Essa sensibilidade vem da maturidade, da somatória de experiências que tive ao longo destes 47 anos. Seria impossível vivenciar isso com menos idade… o chip interno simplesmente não está pronto para isso. Com certeza, meu corpo não tem aquela vitalidade e funcionalidade de antes. Mas minha mente e meu espírito estão muito mais amplos.

Bons ventos!

There are 6 comments

  1. Philippe Lobo

    Aqui vejo algo sobre a essência que sempre intui sobre a escalada e que não vejo na maioria das matérias com atletas de ponta. Obrigado por compartilhar Lisete.
    Comecei a escalar aos 36. Hoje aos 39 a escalada é parte indissociável de mim. Creio que o mundo carece de relações mais profundas, seja o mundo da escalada ou das outras atividades humanas.
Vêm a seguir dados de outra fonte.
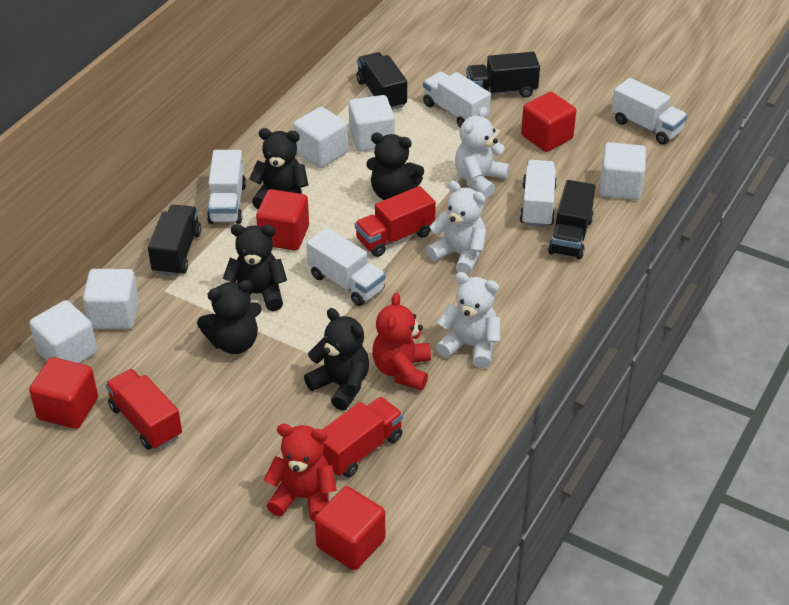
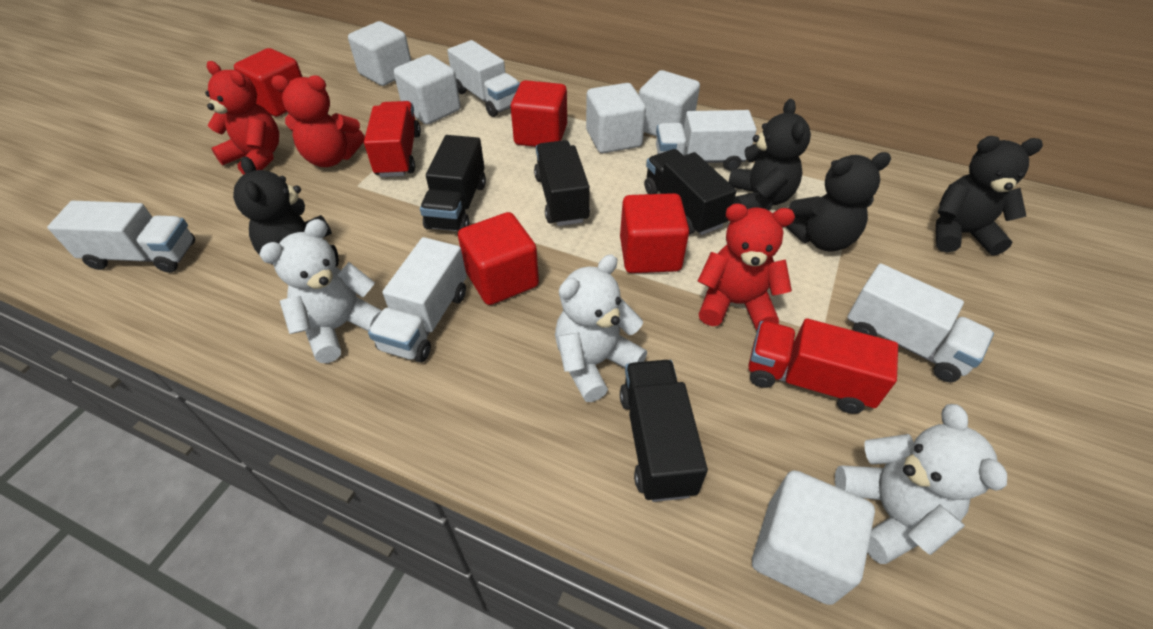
black teddy bear: [197,280,262,354] [223,224,287,311] [249,128,308,209] [304,308,369,410] [366,133,424,200] = 5 -> [233,156,339,267] [728,99,811,211] [786,152,891,252] [936,136,1043,255] = 4
red teddy bear: [264,424,337,522] [372,293,431,390] = 2 -> [205,61,279,175] [271,75,365,167] [698,203,795,330] = 3
red truck: [105,369,182,450] [322,397,403,478] [355,186,436,257] = 3 -> [364,101,421,177] [748,319,898,414] = 2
Seu texto trás um bom exemplo da profundidade que se pode ter ao abordar o esporte. Escalar-te a ti mesmo. Abração.

  2. Lucia Young

    Parabéns, Lisete ! Pela força, determinação e perseverança, pois sei exatamente como e tudo isso. Eu, comecei os esportes com 9 anos, Balé, corrida e musculação sempre foram minhas paixões, mas aos 25 começaram os problemas nos joelhos e infelizmente tive que parar o Bale, ficando somente com as corridas e musculação pesada. Minha paixão por esporte outdoor começou aos 40 quando descobri o montanhismo. Entrei no clube de montanha da minha cidade e iniciei minha trajetória. Com muita dedicação fiz vários cursos para ter melhor conhecimento do esporte, entre eles curso de escalada em rochas. Amo escalar e os preparos não pararam por aí, sempre fazendo musculação, spinning, yoga e alongamento para está em forma para as escaladas e os trekkings de longo percurso. Aos 48 anos tenho conhecimento do meu corpo e de minhas limitações. Na vida tudo que fazemos com dedicação, foco e amor as limitações passam despercebidas.